Ao contrário da difundida ilusão de que a cooperação técnico-militar da URSS e do Egito foi sepultada junto com a retirada dos assessores, os fatos e as memórias dos participantes atestam o contrário. Andrey Jena foi enviado repentinamente ao Egito à frente de um grupo de 11 especialistas em junho de 1972. Sua tarefa era supervisionar a montagem da aeronave S-20 soviética recém-entregue, e ele se reportava diretamente ao comandante da Força Aérea egípcia, general Hosni Mubarak. Iena escreve que seis semanas após sua chegada, ele foi informado do fim da missão. Apesar disso, duas semanas depois, ele foi informado sobre a continuação da missão "a pedido do lado egípcio." Jena escreve que há muito menos russos nas ruas das cidades egípcias, especialmente no Cairo: “Nosso hotel de vários andares na cidade de Nasser estava vazio, a sede soviética foi transferida para uma villa particular. Nós também agora morávamos em uma villa de três andares não muito longe da nova sede.”

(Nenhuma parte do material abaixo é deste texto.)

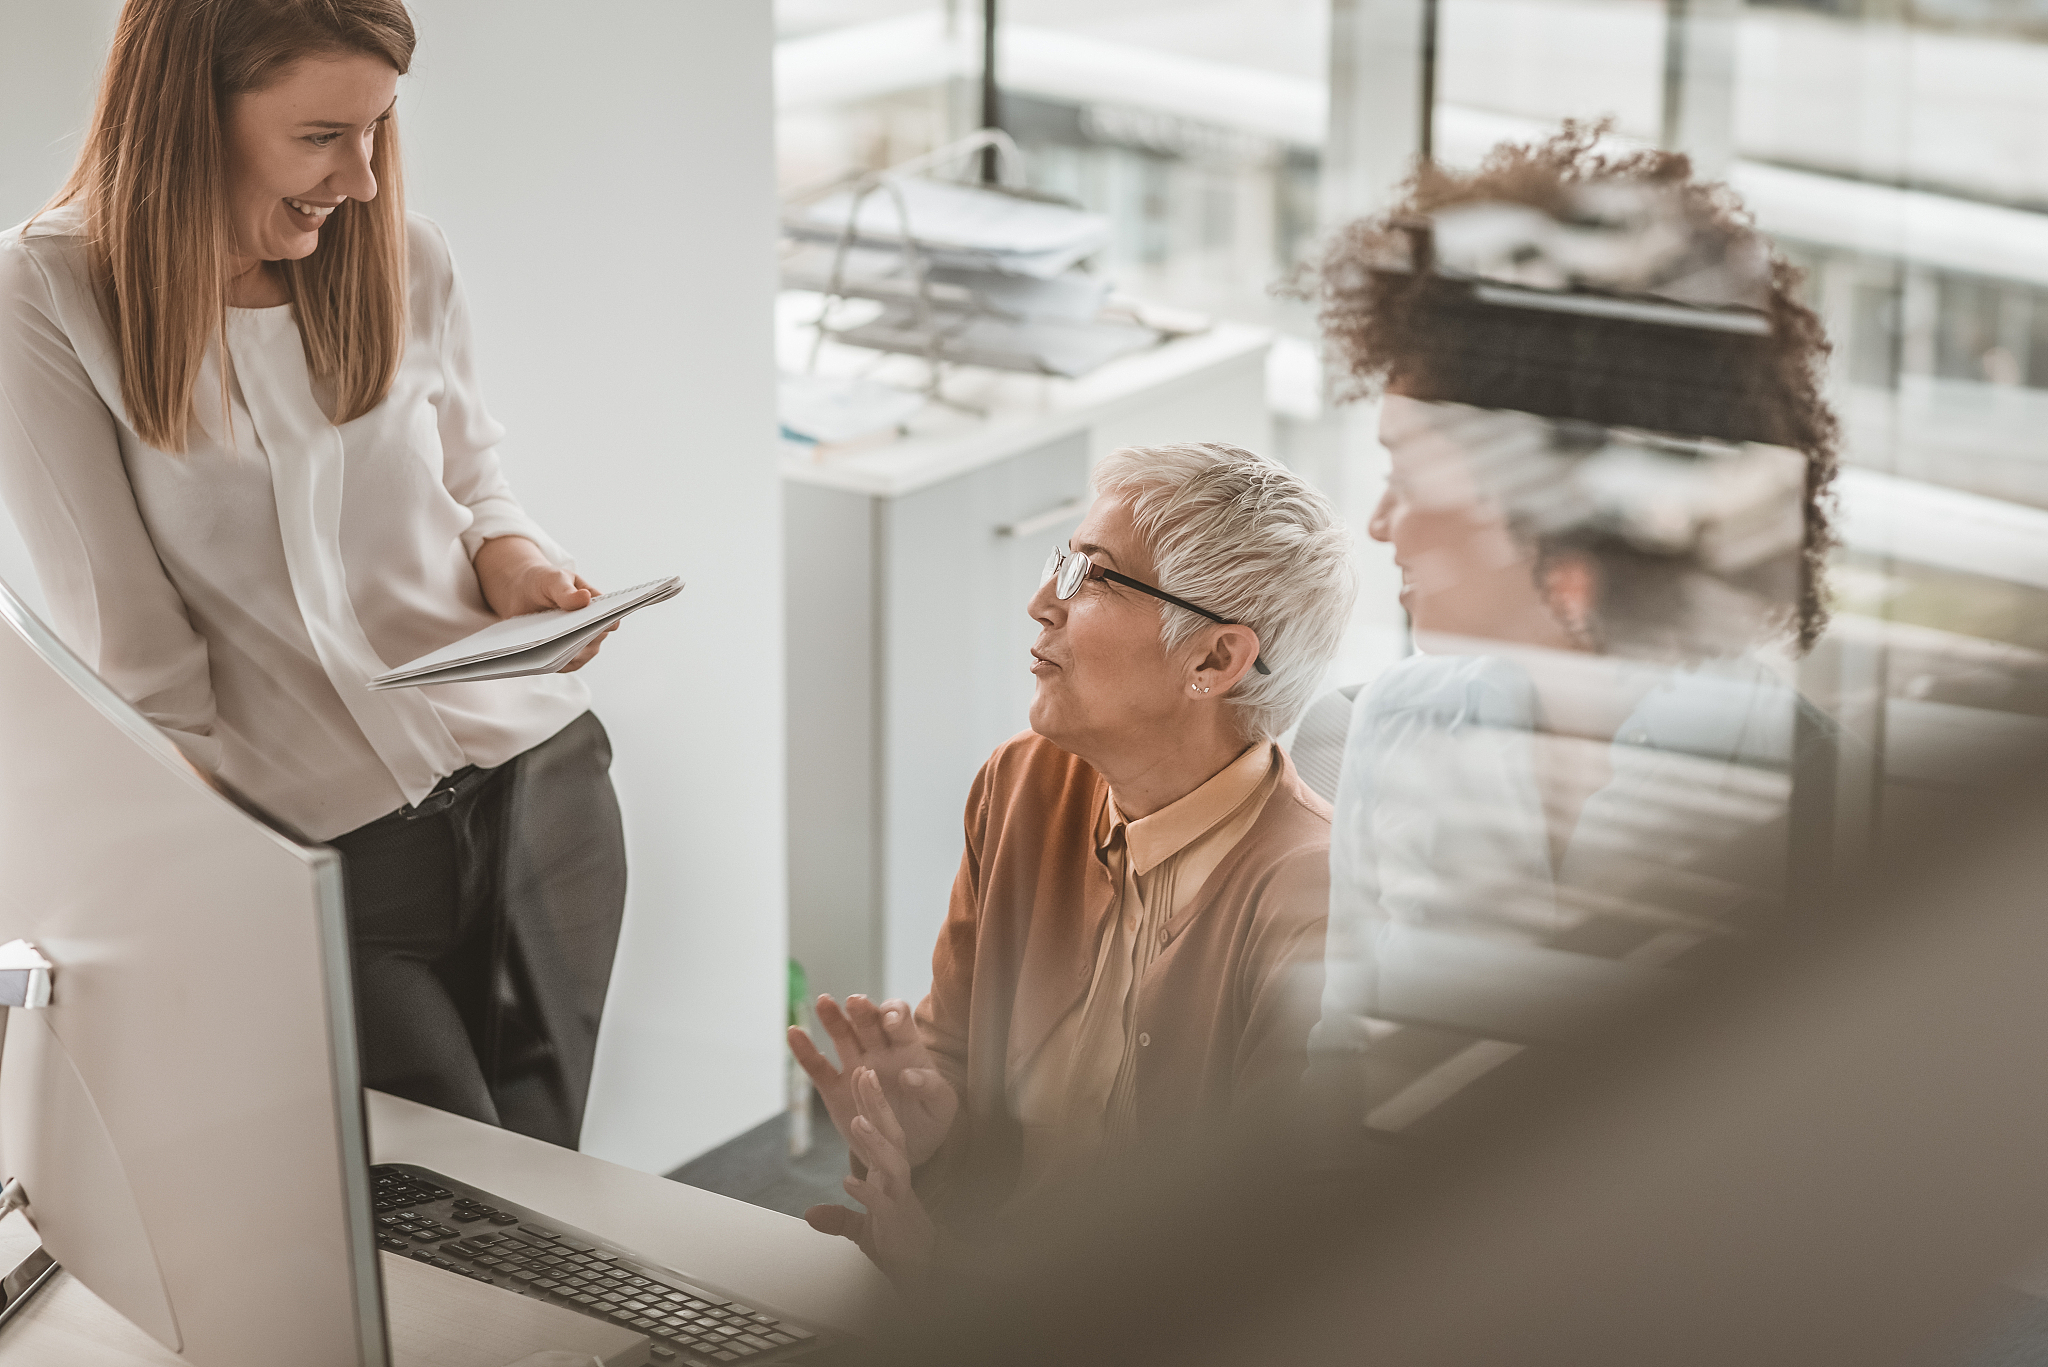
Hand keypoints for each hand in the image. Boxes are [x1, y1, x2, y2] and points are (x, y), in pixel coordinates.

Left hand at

Kissinger descreveu a “expulsão” de conselheiros em termos triunfantes: “Uma área onde a política soviética está totalmente abalada e confusa é o Oriente Médio. A repentina rejeição dos serviços de instrutores soviéticos na República Árabe Unida é o toque final para o fato de que a ofensiva soviética na região foi afogada. Sua influência sobre Sadat diminuiu."
O diplomata soviético V. Marchenko em suas memórias dá uma avaliação um pouco diferente e mais sóbria do incidente: “O rompimento de Sadat com a União Soviética foi um gesto mais teatral do que uma reversão política real. O fluxo de armas e munições soviéticas para o Egito não foi interrompido ou reduzido."